In the sight of all Israel, Moses charged Joshua to be strong and courageous as he leads the people into the land God has promised. So far so good, but then Moses explicitly states why Joshua should be strong. Surprisingly, it’s not because he’s an effervescent leader, smart, or because he’s been trained by the best. Instead, it’s because the Lord goes before him, and the Lord will be with him (Deut. 31:7–8).
Leadership. Everybody has opinions on it. Countless books have been written full of tips, hacks, and the path to becoming a great leader. The word brings to mind visions of boardrooms, CEOs, or marketing salesmen eating up tips to win those friends and influence as many people as possible.
For the everyday person, advice on leadership may feel reserved for pastors, bosses, and elders alone. Yet the word “lead” can have a much broader definition. Surely we can lead within formal organizations and offices, but we also lead by simply guiding.
The church is full of such leaders. Parents guide their children as they train their minds and direct their hearts. Brothers in Christ take turns drawing each other toward the works of the Lord. Mentors meet each week in an effort to lead their sisters to the feet of Jesus.
We all need lessons in the spheres of leadership, but we need much more than mere tricks and hacks. Scripture passages containing directives to shepherds of the church might come to mind as resources, yet have you ever taken a look at Deuteronomy?
While many truths can be gleaned from this incredible book, Deuteronomy communicates three main lessons of leadership that are not merely for pastors, business leaders, or politicians but for all of us.

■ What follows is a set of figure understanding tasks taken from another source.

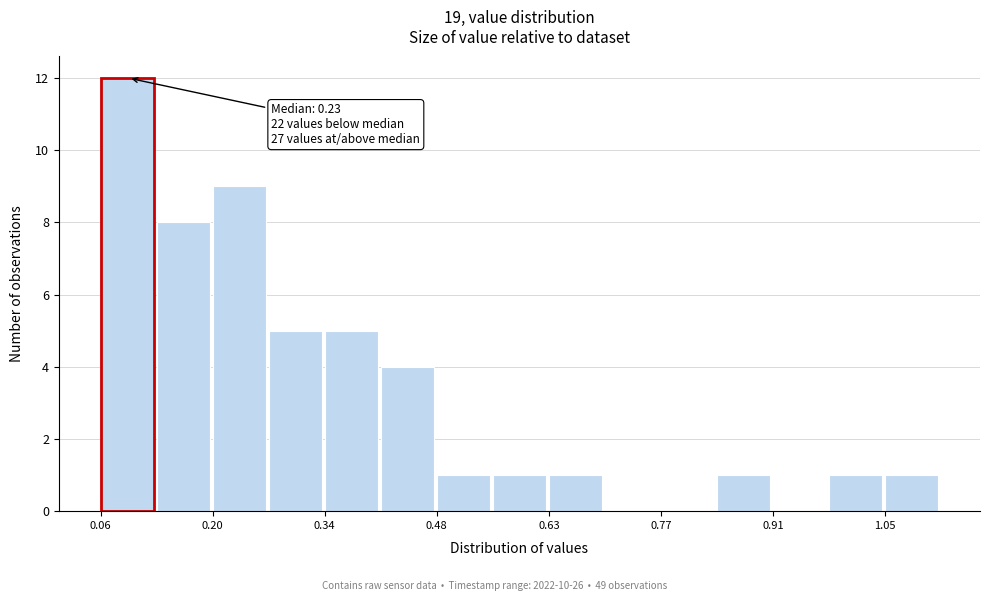

Around what value on the x-axis is the tallest bar? Give the approximate position of its centre, as read against the axis.

0.10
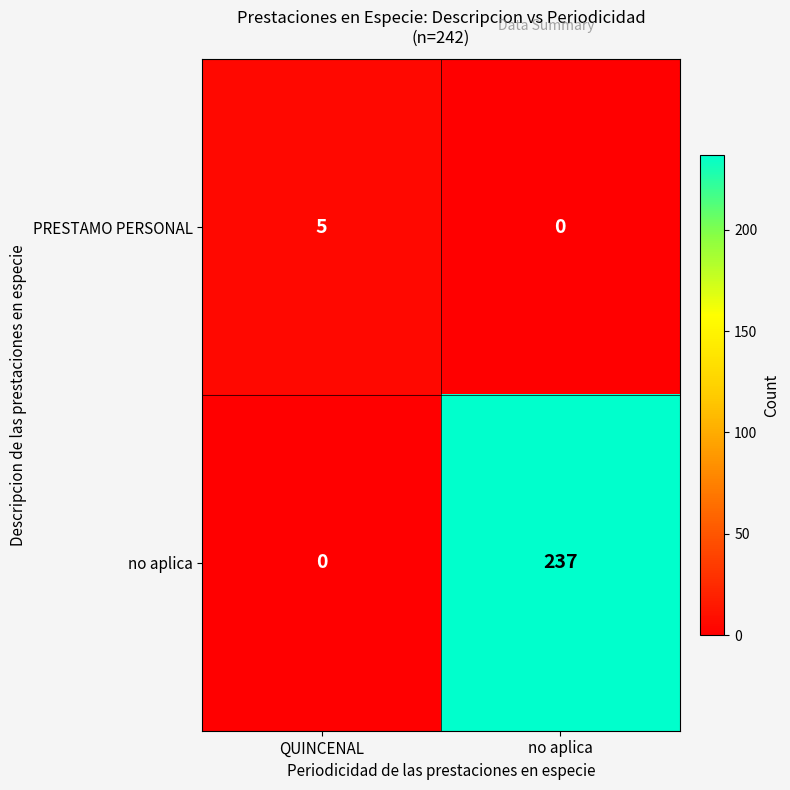

What is the maximum value shown in the chart?

237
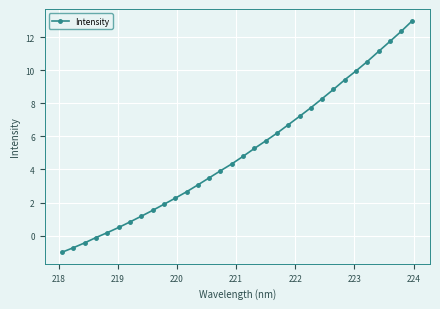

What is the difference between the second highest and second lowest values?

13.1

1. Leaders Steep Their Followers in the Past
One of the most striking realities of Deuteronomy is how much the text prioritizes the past. Before renewing the covenant to the people of Israel, Moses reminds them of their history. He told them to not forget “how the Lord took care of you” (Deut. 8:11). He beckoned them to remember the judgment God poured out upon Pharaoh and the Egyptians that enabled their redemption (Duet. 7:17). He reinstated the truth of YAHWEH’s faithfulness to the covenant he made with their fathers (Deut. 7:9, 9:5).